Sa confiance en l’avenir au-delà du malheur, Ripert la doit enfin et surtout au paysage enchanteur de son lieu de naissance et aux penchants les plus fins et les plus francs de son caractère méridional. La poésie est aussi une affaire de savoir-vivre. L’hommage de Ripert à La Ciotat, qui prend le nom de la devise de la ville, « Ad Civitatem » (7), résume avec une fierté teintée de pudeur l’attachement d’un homme à ses racines. Il y a bien sûr les gènes. Mais qu’est-ce que la génétique au regard du Poème ? Non. Ce sont des pêcheurs, une fontaine, une église, un port, une tartane, une vieille goélette aux formes charmantes.

par Jean-Baptiste MOGNETTI*

*Mes plus chaleureux remerciements vont à Véronique Ripert pour m’avoir un dimanche ouvert les portes de la poésie et initié aux « lieux » de son grand-père ; le poète Emile Ripert.

Bibliographie :

Emile Ripert, Poèmes choisis, Les Poètes Français, 2009.

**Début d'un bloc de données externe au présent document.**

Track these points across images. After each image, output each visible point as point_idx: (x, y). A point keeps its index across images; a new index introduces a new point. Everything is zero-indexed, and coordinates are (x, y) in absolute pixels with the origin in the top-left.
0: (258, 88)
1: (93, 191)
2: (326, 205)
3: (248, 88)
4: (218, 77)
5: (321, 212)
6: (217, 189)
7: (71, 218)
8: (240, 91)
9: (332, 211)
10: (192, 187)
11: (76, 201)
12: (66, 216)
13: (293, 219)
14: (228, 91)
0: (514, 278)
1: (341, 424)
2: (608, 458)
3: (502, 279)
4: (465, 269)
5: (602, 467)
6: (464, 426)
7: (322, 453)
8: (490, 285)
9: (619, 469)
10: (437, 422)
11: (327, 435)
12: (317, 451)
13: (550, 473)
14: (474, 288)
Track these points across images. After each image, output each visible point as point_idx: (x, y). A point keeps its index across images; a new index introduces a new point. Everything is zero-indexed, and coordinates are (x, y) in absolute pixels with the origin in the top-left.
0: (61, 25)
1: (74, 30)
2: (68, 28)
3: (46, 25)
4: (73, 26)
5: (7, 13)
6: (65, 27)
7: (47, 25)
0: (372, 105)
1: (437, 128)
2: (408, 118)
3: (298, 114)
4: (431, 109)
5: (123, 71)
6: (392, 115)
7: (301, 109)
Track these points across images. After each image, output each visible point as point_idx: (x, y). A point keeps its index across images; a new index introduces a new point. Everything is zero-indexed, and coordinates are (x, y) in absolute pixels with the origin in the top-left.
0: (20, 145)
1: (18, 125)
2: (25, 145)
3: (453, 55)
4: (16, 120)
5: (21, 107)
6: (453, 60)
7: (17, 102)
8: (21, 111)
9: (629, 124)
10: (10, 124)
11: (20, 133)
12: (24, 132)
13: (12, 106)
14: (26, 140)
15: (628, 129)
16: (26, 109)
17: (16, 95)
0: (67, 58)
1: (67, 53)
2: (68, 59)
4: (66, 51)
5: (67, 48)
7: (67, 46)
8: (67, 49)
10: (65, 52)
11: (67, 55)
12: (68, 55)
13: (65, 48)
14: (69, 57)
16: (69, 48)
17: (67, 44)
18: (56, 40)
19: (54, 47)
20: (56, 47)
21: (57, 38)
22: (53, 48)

Emile Ripert, L’or des ruines, La Renaissance du Livre, 1922.

Emile Ripert, La Sirène blessée, Plon-Nourrit & Cie, 1920.

Emile Ripert, Le Golfe d’Amour, Editions du Feu, 1908.

Emile Ripert, Le chemin blanc, Eugène Fasquelle, 1904.

Et de nombreux textes intégraux disponibles en ligne : http://www.emile-ripert-livreenligne.fr

Notes :

(1) Selon le mot de Paul Valéry.

(2) Emile Ripert, La Renaissance Provençale, Paris, Champion éditeur, 1918. Si les racines de Ripert sont à La Ciotat, c’est à Paris, alors qu’il est encore étudiant, qu’il découvre, « un jour de pluie en ennui », la Provence de Mistral. Avec l’écrivain de langue d’oc, il tisse alors un rapport d’amitié qui ne se démentira plus.

(3) Emile Ripert, « Retour », Poèmes choisis par Claire Dutrey, Paris, Les Poètes Français, 2009, p. 22. Cf. Bibliographie.

(4) Véronique Ripert, petite-fille d’Emile Ripert, sur le site d’information consacré au poète : http://www.emile-ripert.eu/EmileRipert.html

(5) Emile Ripert, « À la vieille maison », Poèmes choisis, op. cit., p. 15-17.

(6) Emile Ripert, « Elle me dit », ibid., p. 45.

(7) Emile Ripert, « Ad Civitatem », ibid., p. 49-51.